Better Safe Than Sorry

Published Date
01 - Sep - 2008
| Last Updated
01 - Sep - 2008
 
Better Safe Than Sorry

As IT organisations face greater pressure to manage, store, and retrieve increasing amounts of corporate information, they are searching for new ways to keep data readily available, whenever and wherever needed. To support the requirement for Business Continuity and Availability (sometimes referred to as ‘BC&A’), there are a wide variety of solutions available in the industry for various kinds of organisations. To name a few, cluster solutions, replication solutions and to some extent backup and recovery solutions qualify as BC&A solutions based on the requirement of the business.

For business requirements one solution which stands out and provides the most secure and robust mechanisms of data replication and availability of applications is storage-based replication. Based on the industry standard Fiber Channel (FC) protocol, this mechanism is the default choice for businesses today.

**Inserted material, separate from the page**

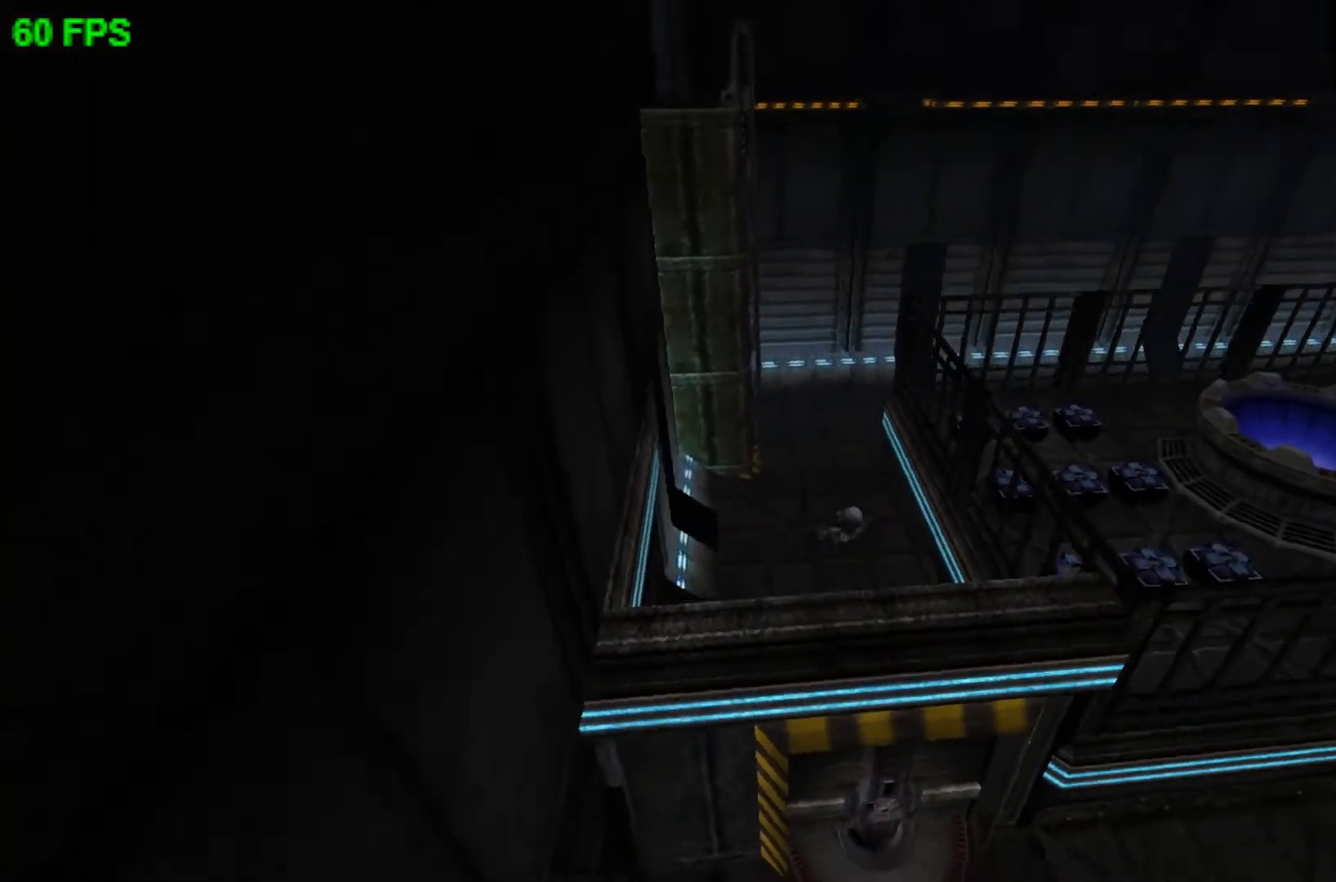
{"buttons": [], "left_stick": "right", "events": [[333, "A", "up"]]}
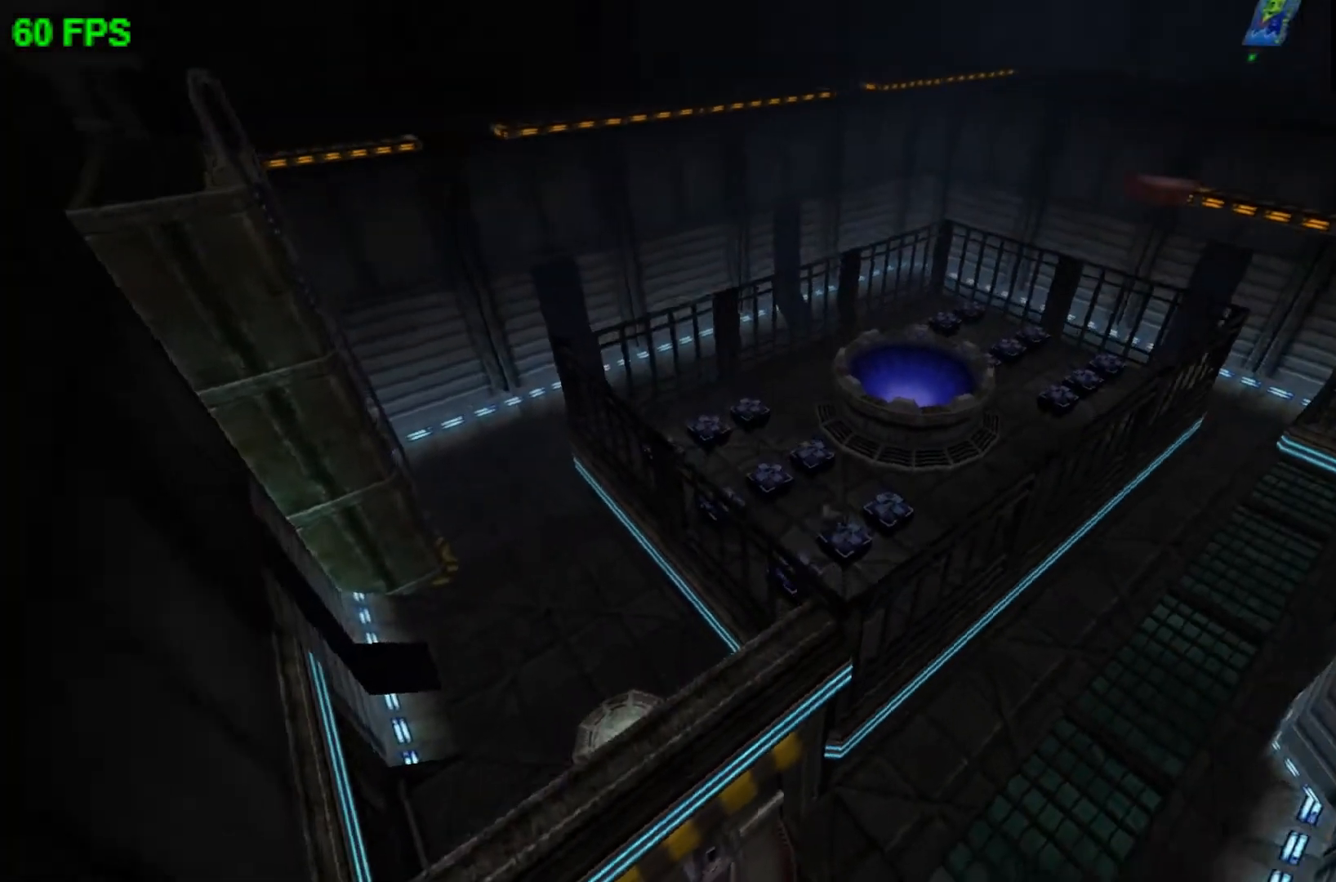
{"buttons": [], "left_stick": "up-right", "events": [[133, "left_stick", "up-right"]]}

In a typical scenario, the infrastructure would comprise of servers, SANs, storage subsystems and IP networks for connectivity to the information islands. To achieve a true Disaster Recovery (DR) capability, the same and scaled down version of infrastructure has to be maintained at the DR site as well. So, there would be a set of servers in production using the production copy of data at the primary site and another set of servers at the DR/BC site waiting for the primary servers/site to fail. The servers on DR site can also be used in active-active configurations where these servers are performing some other computing tasks for the organisation.

To achieve Business Continuity and Disaster Recovery (BCP/DR), each one of these components has to be taken into consideration and robust methodologies applied to each component. Storage Area Networks and storage subsystems at the core of this infrastructure require special attention. For connectivity requirements between two sites refer to Figure 1 which states the technologies available and where they best fit. Other than the link between the sites, such technologies would essentially require SAN infrastructure, storage subsystems with licensed replication software (like PPRC, SRDF, True Copy, Continuous Access) and routers which would do long distance propagation and protocol conversion, if needed.

Long-distance SAN extension works on the storage-based replication of the storage subsystems and requires interconnects which can propagate the FC protocol over long distances. This propagation can be done in native FC protocol or by converting FC into IP and sending the signal over infinite distances. Although long distance FC connectivity is generally the most reliable, organisations sometimes prefer to send FC over existing long-distance IP links to take advantage of existing IP infrastructure.

It is essential to consider future needs when choosing the appropriate technology.

Today, the most common approach and also the most logical approach towards building a DR practice is to build a BC site not very far from the production site and then from thereon build a seismically distant DR site. Refer to Figure 2.

The major advantage of this approach is that companies don’t have to invest in redundant infrastructure and high cost links from day one. As and when business grows and demands another level of protection, DR sites can be built. However, there are some companies especially in the telecom and finance industries, which have invested in a complete DR site from day one. It is the business—rather the business impact in case of disaster—which defines the level of redundancy and justifies the case for two stage DR (multi hop DR sites) or a single stage mirror site.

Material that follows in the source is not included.